Brazilian lawmakers visited a high-security prison to question a jailed gang leader, seeking answers to whether leaks from a secret congressional session on prison transfers sparked violence that killed nearly 200 people last month in Sao Paulo.
Reporters were not allowed to be present on Thursday while a congressional panel questioned Marcos Willians Herbas Camacho, known as Marcola, who is suspected of having ordered the attacks.
Photographers saw Camacho -- leader of the notorious First Capital Command organized-crime group, better known by its Portuguese initials PCC -- led into the room in handcuffs by two prison guards immediately before the closed-door session began.

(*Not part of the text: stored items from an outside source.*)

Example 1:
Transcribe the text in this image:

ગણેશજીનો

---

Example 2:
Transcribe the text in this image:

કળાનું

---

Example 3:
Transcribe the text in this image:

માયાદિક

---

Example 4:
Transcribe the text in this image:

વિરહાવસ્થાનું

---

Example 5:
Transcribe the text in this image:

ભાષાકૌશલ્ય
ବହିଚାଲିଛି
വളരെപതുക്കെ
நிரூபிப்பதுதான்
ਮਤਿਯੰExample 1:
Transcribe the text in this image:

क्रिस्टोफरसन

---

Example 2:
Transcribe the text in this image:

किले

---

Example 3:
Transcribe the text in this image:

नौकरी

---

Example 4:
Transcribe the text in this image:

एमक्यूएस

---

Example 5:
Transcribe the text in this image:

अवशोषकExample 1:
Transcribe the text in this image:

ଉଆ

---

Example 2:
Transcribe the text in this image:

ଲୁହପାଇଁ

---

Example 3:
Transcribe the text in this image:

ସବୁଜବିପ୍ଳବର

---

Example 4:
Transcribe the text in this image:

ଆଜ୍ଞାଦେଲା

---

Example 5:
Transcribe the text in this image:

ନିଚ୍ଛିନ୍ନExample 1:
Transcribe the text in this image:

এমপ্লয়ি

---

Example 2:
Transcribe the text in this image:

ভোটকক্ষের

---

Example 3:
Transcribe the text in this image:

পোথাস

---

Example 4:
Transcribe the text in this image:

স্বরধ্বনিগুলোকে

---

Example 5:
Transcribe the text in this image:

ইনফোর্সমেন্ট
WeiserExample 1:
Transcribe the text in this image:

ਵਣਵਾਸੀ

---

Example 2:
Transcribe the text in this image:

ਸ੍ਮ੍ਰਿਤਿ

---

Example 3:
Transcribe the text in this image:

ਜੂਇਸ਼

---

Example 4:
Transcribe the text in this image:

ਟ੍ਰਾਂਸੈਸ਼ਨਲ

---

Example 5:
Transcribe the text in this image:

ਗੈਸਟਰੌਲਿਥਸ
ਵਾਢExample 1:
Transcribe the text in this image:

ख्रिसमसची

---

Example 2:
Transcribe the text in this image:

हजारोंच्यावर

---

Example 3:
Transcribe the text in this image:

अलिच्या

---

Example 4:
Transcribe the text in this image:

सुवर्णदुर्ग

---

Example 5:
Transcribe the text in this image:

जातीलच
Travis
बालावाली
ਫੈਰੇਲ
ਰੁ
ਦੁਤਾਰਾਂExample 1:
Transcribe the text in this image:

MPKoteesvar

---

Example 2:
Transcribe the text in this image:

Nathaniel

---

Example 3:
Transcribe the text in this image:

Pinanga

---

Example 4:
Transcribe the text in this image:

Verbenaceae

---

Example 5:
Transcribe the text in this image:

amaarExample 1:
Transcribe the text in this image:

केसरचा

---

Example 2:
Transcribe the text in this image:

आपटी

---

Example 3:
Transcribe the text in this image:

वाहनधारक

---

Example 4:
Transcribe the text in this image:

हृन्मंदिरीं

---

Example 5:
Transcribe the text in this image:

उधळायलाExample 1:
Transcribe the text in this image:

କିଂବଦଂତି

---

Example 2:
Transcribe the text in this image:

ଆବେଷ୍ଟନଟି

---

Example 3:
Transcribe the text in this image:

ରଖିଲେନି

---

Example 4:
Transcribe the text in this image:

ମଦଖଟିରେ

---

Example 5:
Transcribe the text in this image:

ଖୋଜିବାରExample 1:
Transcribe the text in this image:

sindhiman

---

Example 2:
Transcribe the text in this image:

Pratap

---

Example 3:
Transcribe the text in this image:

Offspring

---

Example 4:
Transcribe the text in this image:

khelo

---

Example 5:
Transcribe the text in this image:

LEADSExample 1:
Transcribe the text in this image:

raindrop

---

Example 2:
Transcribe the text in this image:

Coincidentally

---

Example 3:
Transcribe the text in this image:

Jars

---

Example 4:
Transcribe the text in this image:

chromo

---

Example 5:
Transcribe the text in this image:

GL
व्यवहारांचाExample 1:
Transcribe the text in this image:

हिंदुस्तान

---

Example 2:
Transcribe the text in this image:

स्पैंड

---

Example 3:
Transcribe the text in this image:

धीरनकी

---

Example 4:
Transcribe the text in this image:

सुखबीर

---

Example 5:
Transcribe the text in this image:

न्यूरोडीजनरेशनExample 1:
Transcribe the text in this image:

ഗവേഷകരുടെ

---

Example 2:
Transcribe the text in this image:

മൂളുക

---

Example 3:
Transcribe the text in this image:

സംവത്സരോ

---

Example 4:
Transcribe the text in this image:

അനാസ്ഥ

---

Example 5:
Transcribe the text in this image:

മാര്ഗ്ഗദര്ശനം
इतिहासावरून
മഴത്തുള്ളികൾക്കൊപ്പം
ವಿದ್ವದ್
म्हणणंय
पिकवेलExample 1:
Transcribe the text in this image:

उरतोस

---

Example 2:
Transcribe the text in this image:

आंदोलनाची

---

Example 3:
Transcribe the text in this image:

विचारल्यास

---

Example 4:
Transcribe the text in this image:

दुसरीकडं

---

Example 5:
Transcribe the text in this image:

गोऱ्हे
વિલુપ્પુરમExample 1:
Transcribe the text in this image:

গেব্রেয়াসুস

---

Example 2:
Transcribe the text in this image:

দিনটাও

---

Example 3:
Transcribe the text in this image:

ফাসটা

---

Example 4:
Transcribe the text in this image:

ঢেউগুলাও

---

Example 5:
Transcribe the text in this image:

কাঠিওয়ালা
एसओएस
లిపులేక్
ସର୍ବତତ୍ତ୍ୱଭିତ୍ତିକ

The PCC on May 12 unleashed a weeklong killing spree in and around Brazil's largest city that included uprisings in more than 70 prisons and attacks against police stations with grenades and automatic weapons. The attacks were triggered after authorities sought to transfer PCC leaders to remote lockdowns.
The lawmakers said they hoped to find out if Camacho was tipped off to the planned police crackdown against his group. Maria Cristina Rachado and Sergio Wesley da Cunha, two of the gang's lawyers, allegedly bought a tape of police telling lawmakers of their plans two days before the attacks began.
Rachado and da Cunha, who deny any wrongdoing, have been ordered to turn in their passports pending an investigation.
The legislators were also investigating whether the PCC leader, currently held in the Presidente Bernardes state penitentiary, 540km west of Sao Paulo, had negotiated an end to the violence with Sao Paulo city and state authorities.
After five hours of questioning, the lawmakers left the prison without revealing any details of the interview.
Led by congressman Moroni Torgan, the nine-member congressional panel also is examining PCC's alleged involvement in arms trafficking.
Camacho "is the leader of a gang that has had ample access to contraband weapons," Raul Jungmann, a member of the investigative commission, told the O Estado de Sao Paulo newspaper. "We want to know the route used to traffic these weapons and the PCC's connection to national and international arms trafficking gangs."
Outside the penitentiary, some 30 prison guards dressed as clowns protested what they said were "insecure and precarious working conditions."
"The clown outfits were to underscore the fact that we are treated like clowns and not like professional prison guards," Joao Ferreira da Silva, of the Sao Paulo State Prison Guards Union, said by telephone.